A transposição cinematográfica de Chainsaw Man – O Filme: Arco da Reze (2025) reafirma a centralidade da tensão entre violência e sentimentalismo que sempre definiu o universo de Tatsuki Fujimoto.

Mas o longa não se limita a reencenar esse binômio narrativo. Ele o reconfigura dentro de uma gramática visual própria que flerta com o experimental sem abandonar a legibilidade do espetáculo.

É um filme que entende a si mesmo como uma tradução audiovisual da pulsão emocional e gráfica do mangá, e que encontra na fragmentação formal o meio de expressar o excesso afetivo de seus personagens.

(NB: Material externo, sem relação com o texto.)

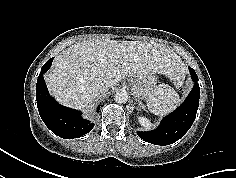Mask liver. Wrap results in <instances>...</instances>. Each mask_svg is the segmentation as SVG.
Returning <instances> with one entry per match:
<instances>
[{
  "mask_svg": "<svg viewBox=\"0 0 236 178\" xmlns=\"http://www.w3.org/2000/svg\"><path fill=\"white\" fill-rule=\"evenodd\" d=\"M182 72L180 57L162 44L94 39L63 50L55 57L45 80L49 92L61 104L88 109L97 96L98 82L113 87L125 76L160 73L176 79Z\"/></svg>",
  "mask_w": 236,
  "mask_h": 178,
  "instance_id": "1",
  "label": "liver"
}]
</instances>
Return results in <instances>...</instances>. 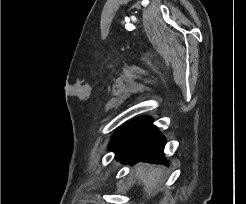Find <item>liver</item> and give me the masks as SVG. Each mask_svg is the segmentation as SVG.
<instances>
[{
	"mask_svg": "<svg viewBox=\"0 0 246 204\" xmlns=\"http://www.w3.org/2000/svg\"><path fill=\"white\" fill-rule=\"evenodd\" d=\"M135 175L144 186V192L150 197L159 189L163 178V169L155 167L147 170L146 164L139 163L135 169Z\"/></svg>",
	"mask_w": 246,
	"mask_h": 204,
	"instance_id": "1",
	"label": "liver"
}]
</instances>
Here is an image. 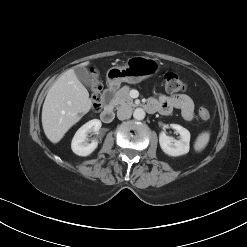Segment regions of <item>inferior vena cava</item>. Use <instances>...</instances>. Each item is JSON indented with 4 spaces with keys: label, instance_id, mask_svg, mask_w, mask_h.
<instances>
[{
    "label": "inferior vena cava",
    "instance_id": "1",
    "mask_svg": "<svg viewBox=\"0 0 247 247\" xmlns=\"http://www.w3.org/2000/svg\"><path fill=\"white\" fill-rule=\"evenodd\" d=\"M132 115V108L128 105H123L118 108L117 117L119 120L129 119Z\"/></svg>",
    "mask_w": 247,
    "mask_h": 247
}]
</instances>
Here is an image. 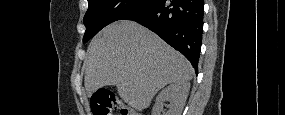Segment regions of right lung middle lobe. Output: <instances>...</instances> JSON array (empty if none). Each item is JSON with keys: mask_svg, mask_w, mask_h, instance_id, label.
Listing matches in <instances>:
<instances>
[{"mask_svg": "<svg viewBox=\"0 0 285 115\" xmlns=\"http://www.w3.org/2000/svg\"><path fill=\"white\" fill-rule=\"evenodd\" d=\"M153 0H88V10L84 16L86 31L83 42H87L109 23L121 20Z\"/></svg>", "mask_w": 285, "mask_h": 115, "instance_id": "1", "label": "right lung middle lobe"}]
</instances>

Desde os primeiros minutos, percebe-se que a direção aposta numa estética de ruptura. O enquadramento torna-se menos clássico e mais “retalhado”, a montagem intensifica o ritmo e o som se articula como elemento rítmico, não apenas diegético.

Tudo parece organizado para sugerir que, em Chainsaw Man, a emoção e a destruição são inseparáveis porque uma se converte na outra. A cena da piscina, ápice do sentimentalismo, e o embate final entre Denji e Reze, auge da violência, condensam essa dialética: ambos os momentos operam no limite entre o lirismo e a vertigem, entre a ternura e o colapso.

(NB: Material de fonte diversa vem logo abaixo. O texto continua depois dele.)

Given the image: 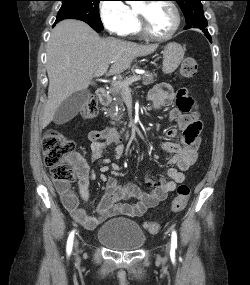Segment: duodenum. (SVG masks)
Here are the masks:
<instances>
[{
	"label": "duodenum",
	"mask_w": 250,
	"mask_h": 285,
	"mask_svg": "<svg viewBox=\"0 0 250 285\" xmlns=\"http://www.w3.org/2000/svg\"><path fill=\"white\" fill-rule=\"evenodd\" d=\"M96 94H97V97L101 103H107L108 102L109 94L105 88H98Z\"/></svg>",
	"instance_id": "1"
}]
</instances>
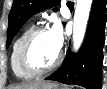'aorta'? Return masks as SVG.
Returning a JSON list of instances; mask_svg holds the SVG:
<instances>
[{"instance_id":"aorta-1","label":"aorta","mask_w":107,"mask_h":89,"mask_svg":"<svg viewBox=\"0 0 107 89\" xmlns=\"http://www.w3.org/2000/svg\"><path fill=\"white\" fill-rule=\"evenodd\" d=\"M92 0H77L73 19V47L77 51L84 39Z\"/></svg>"}]
</instances>
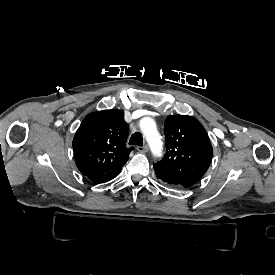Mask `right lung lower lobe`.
<instances>
[{"label": "right lung lower lobe", "instance_id": "98d812e1", "mask_svg": "<svg viewBox=\"0 0 275 275\" xmlns=\"http://www.w3.org/2000/svg\"><path fill=\"white\" fill-rule=\"evenodd\" d=\"M118 174L119 172H108V173L92 174V175H88L87 177L93 180L94 182L104 183L115 178Z\"/></svg>", "mask_w": 275, "mask_h": 275}]
</instances>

O filme, nesse sentido, parece interessado menos em contar uma história de modo convencional e mais em traduzir visualmente uma emoção. A fragmentação de sua linguagem, longe de ser mero artifício estilístico, funciona como método expressivo. Uma tentativa de materializar graficamente o conflito entre o desejo e a destruição.

É o cinema se aproximando do gesto do desenho, e o desenho reencontrando no cinema o seu movimento interno. Fujimoto, no mangá, já fazia da elipse uma forma de violência; aqui, o filme a transforma em ritmo, cor e impacto.

Narrativamente, Arco da Reze desfruta da vantagem da autossuficiência de sua premissa. O filme não precisa recorrer a artifícios de roteiro para sustentar o interesse do espectador, ele parte de um arco emocional já consolidado na série e o desenvolve como experiência estética.

Essa liberdade permite ao diretor conceber o longa como espetáculo audiovisual no sentido mais puro. Um estudo sobre a percepção e sobre o prazer de assistir ao mundo de Chainsaw Man implodir em cor, som e movimento.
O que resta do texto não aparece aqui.